I do not have a good way to fix it. One approach is make NUM_CONN_ATTEMPTS larger,
but it's not a fundamental solution.

I was expecting that slow hosts might have issues in wait_for_end_recovery().
As you said it took a lot of steps between FinishWalRecovery() (where
walreceiver is shutdown -- XLogShutdownWalRcv) and SharedRecoveryState is set to
RECOVERY_STATE_DONE. If this window takes longer than NUM_CONN_ATTEMPTS *
WAIT_INTERVAL (10 seconds), it aborts the execution. That's a bad decision
because it already finished the promotion and it is just doing the final
preparation for the host to become a primary.

        /*   
         * If it is still in recovery, make sure the target server is
         * connected to the primary so it can receive the required WAL to
         * finish the recovery process. If it is disconnected try
         * NUM_CONN_ATTEMPTS in a row and bail out if not succeed.
         */
        res = PQexec(conn,
                     "SELECT 1 FROM pg_catalog.pg_stat_wal_receiver");
        if (PQntuples(res) == 0)
        {
            if (++count > NUM_CONN_ATTEMPTS)
            {
                stop_standby_server(subscriber_dir);
                pg_log_error("standby server disconnected from the primary");
                break;
            }    
        }
        else
            count = 0;          /* reset counter if it connects again */

This code was add to defend against the death/crash of the target server. There
are at least 3 options:

(1) increase NUM_CONN_ATTEMPTS * WAIT_INTERVAL seconds. We discussed this constant
and I decided to use 10 seconds because even in some slow hosts, this time
wasn't reached during my tests. It seems I forgot to test the combination of slow
host, asserts enabled, and ubsan. I didn't notice that pg_promote() uses 60
seconds as default wait. Maybe that's a reasonable value. I checked the
004_timeline_switch test and the last run took: 39.2s (serinus), 33.1s
(culicidae), 18.31s (calliphoridae) and 27.52s (olingo).

(2) check if the primary is not running when walreceiver is not available on the
target server. Increase the connection attempts iif the primary is not running.
Hence, the described case doesn't cause an increment on the count variable.

(3) set recovery_timeout default to != 0 and remove pg_stat_wal_receiver check
protection against the death/crash target server. I explained in a previous
message that timeout may occur in cases that WAL replay to reach consistent
state takes more than recovery-timeout seconds.
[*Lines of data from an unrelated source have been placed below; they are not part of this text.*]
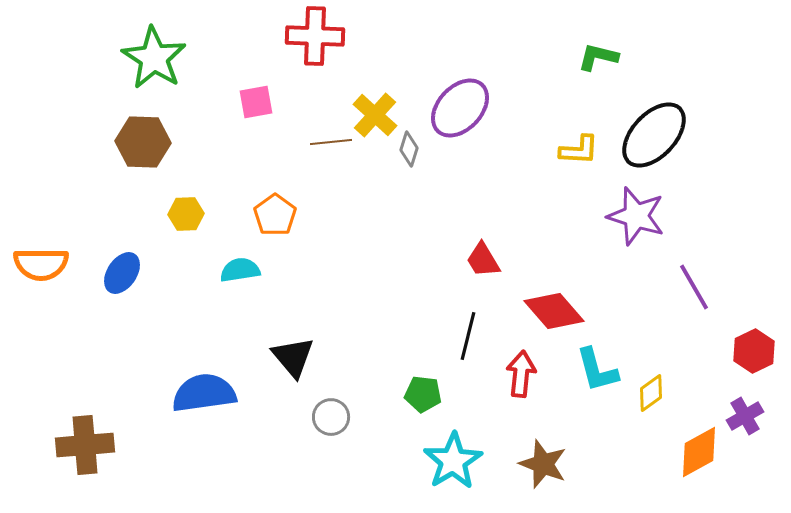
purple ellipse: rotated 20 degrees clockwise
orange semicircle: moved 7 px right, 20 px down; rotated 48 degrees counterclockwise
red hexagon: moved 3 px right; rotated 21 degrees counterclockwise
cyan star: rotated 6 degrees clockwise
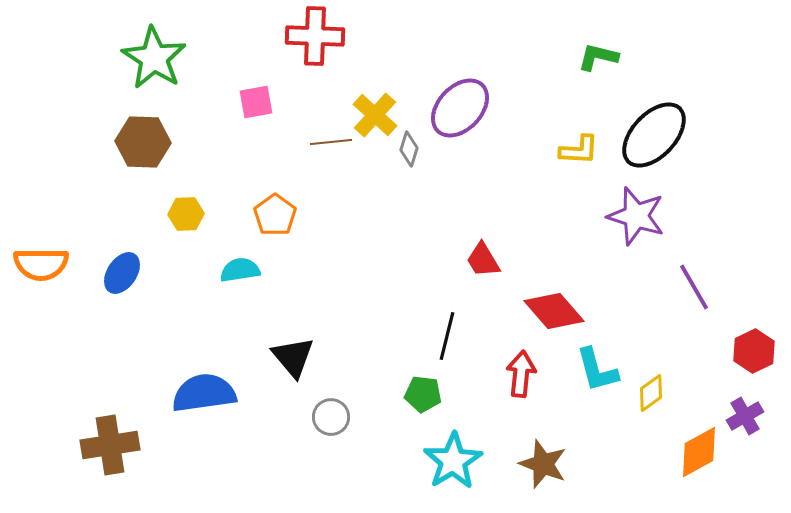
black line: moved 21 px left
brown cross: moved 25 px right; rotated 4 degrees counterclockwise
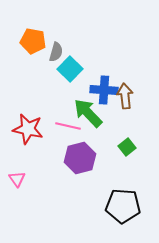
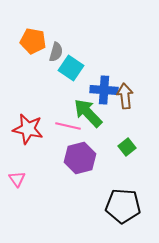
cyan square: moved 1 px right, 1 px up; rotated 10 degrees counterclockwise
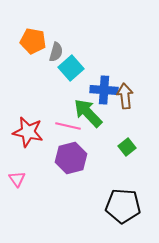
cyan square: rotated 15 degrees clockwise
red star: moved 3 px down
purple hexagon: moved 9 px left
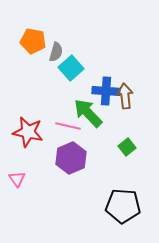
blue cross: moved 2 px right, 1 px down
purple hexagon: rotated 8 degrees counterclockwise
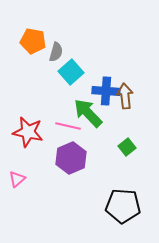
cyan square: moved 4 px down
pink triangle: rotated 24 degrees clockwise
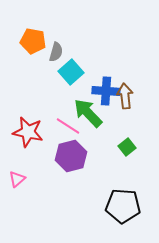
pink line: rotated 20 degrees clockwise
purple hexagon: moved 2 px up; rotated 8 degrees clockwise
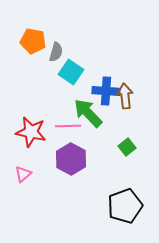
cyan square: rotated 15 degrees counterclockwise
pink line: rotated 35 degrees counterclockwise
red star: moved 3 px right
purple hexagon: moved 3 px down; rotated 16 degrees counterclockwise
pink triangle: moved 6 px right, 5 px up
black pentagon: moved 2 px right; rotated 24 degrees counterclockwise
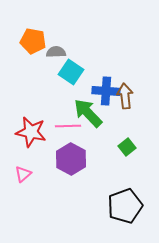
gray semicircle: rotated 108 degrees counterclockwise
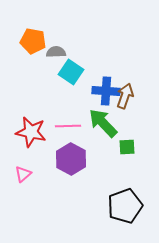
brown arrow: rotated 25 degrees clockwise
green arrow: moved 15 px right, 10 px down
green square: rotated 36 degrees clockwise
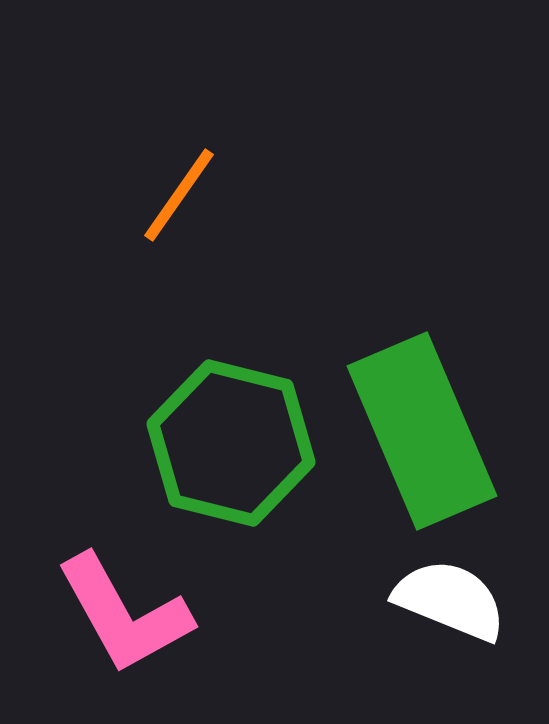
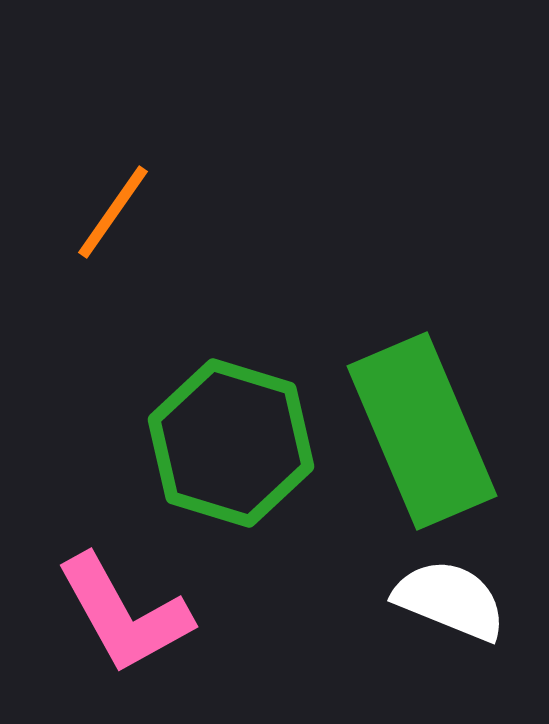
orange line: moved 66 px left, 17 px down
green hexagon: rotated 3 degrees clockwise
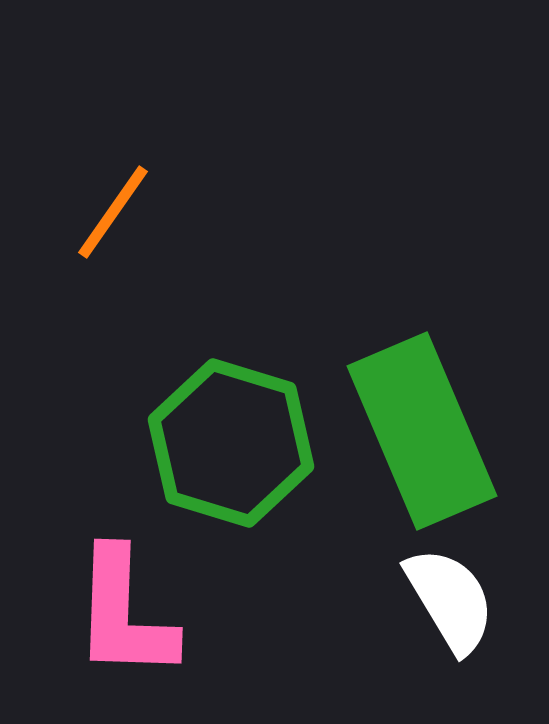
white semicircle: rotated 37 degrees clockwise
pink L-shape: rotated 31 degrees clockwise
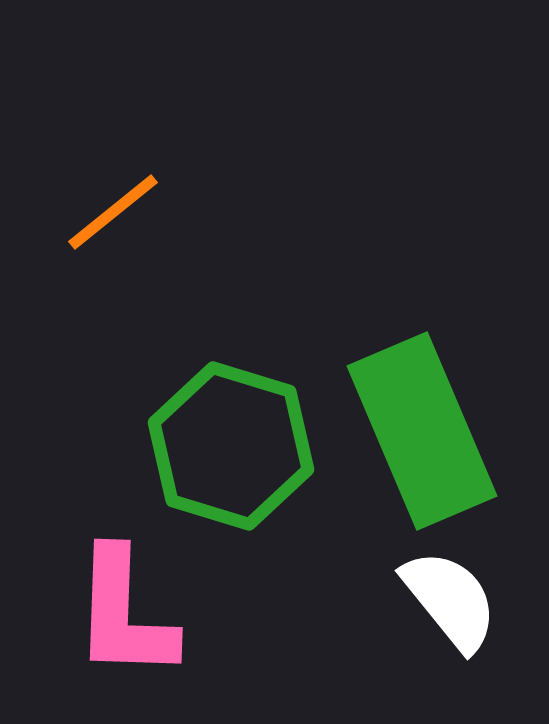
orange line: rotated 16 degrees clockwise
green hexagon: moved 3 px down
white semicircle: rotated 8 degrees counterclockwise
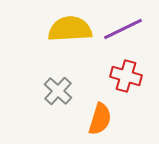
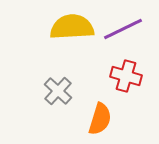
yellow semicircle: moved 2 px right, 2 px up
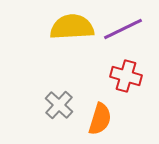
gray cross: moved 1 px right, 14 px down
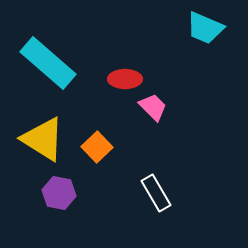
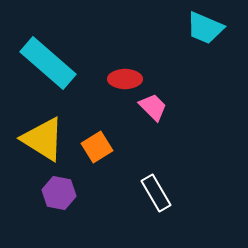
orange square: rotated 12 degrees clockwise
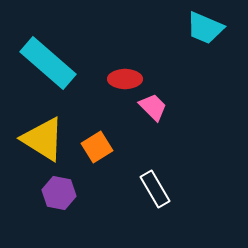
white rectangle: moved 1 px left, 4 px up
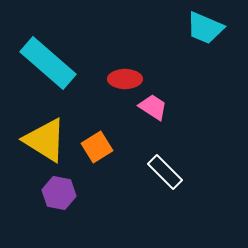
pink trapezoid: rotated 12 degrees counterclockwise
yellow triangle: moved 2 px right, 1 px down
white rectangle: moved 10 px right, 17 px up; rotated 15 degrees counterclockwise
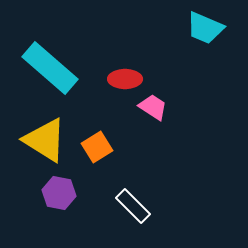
cyan rectangle: moved 2 px right, 5 px down
white rectangle: moved 32 px left, 34 px down
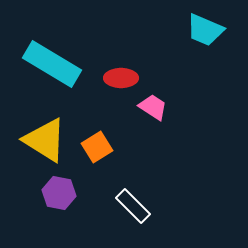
cyan trapezoid: moved 2 px down
cyan rectangle: moved 2 px right, 4 px up; rotated 10 degrees counterclockwise
red ellipse: moved 4 px left, 1 px up
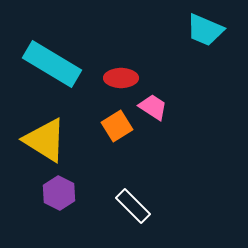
orange square: moved 20 px right, 21 px up
purple hexagon: rotated 16 degrees clockwise
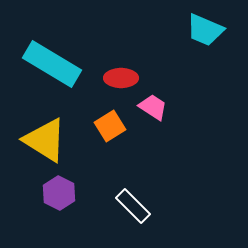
orange square: moved 7 px left
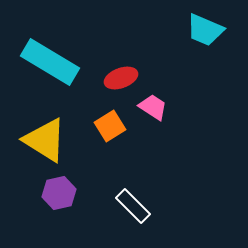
cyan rectangle: moved 2 px left, 2 px up
red ellipse: rotated 20 degrees counterclockwise
purple hexagon: rotated 20 degrees clockwise
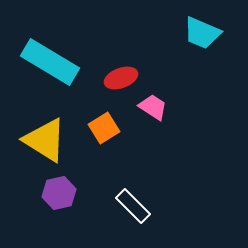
cyan trapezoid: moved 3 px left, 3 px down
orange square: moved 6 px left, 2 px down
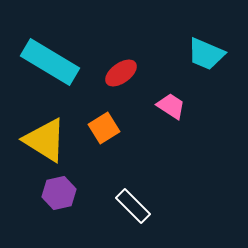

Option (1) is the easiest fix, however, we can have the same issue again if a
slow host decides to be even slower, hence, we have to adjust this value again.
Option (2) interprets the walreceiver absence as a recovery end and if the
primary server is running it can indicate that the target server is in the
imminence of the recovery end. Option (3) is not as resilient as the other
options.

The first patch implements a combination of (1) and (2).

## Analysis for failure 2

According to [2], the physical replication slot which is specified as primary_slot_name
was not used by the walsender process. At that time walsender has not existed.

```
...
pg_createsubscriber: publisher: current wal senders: 0
pg_createsubscriber: command is: SELECT 1 FROM pg_catalog.pg_replication_slots WHERE active AND slot_name = 'physical_slot'
pg_createsubscriber: error: could not obtain replication slot information: got 0 rows, expected 1 row
...
```

Currently standby must be stopped before the command and current code does not
block the flow to ensure the replication is started. So there is a possibility
that the checking is run before walsender is launched.

One possible approach is to wait until the replication starts. Alternative one is
to ease the condition.

That's my suggestion too. I reused NUM_CONN_ATTEMPTS (that was renamed to
NUM_ATTEMPTS in the first patch). See second patch.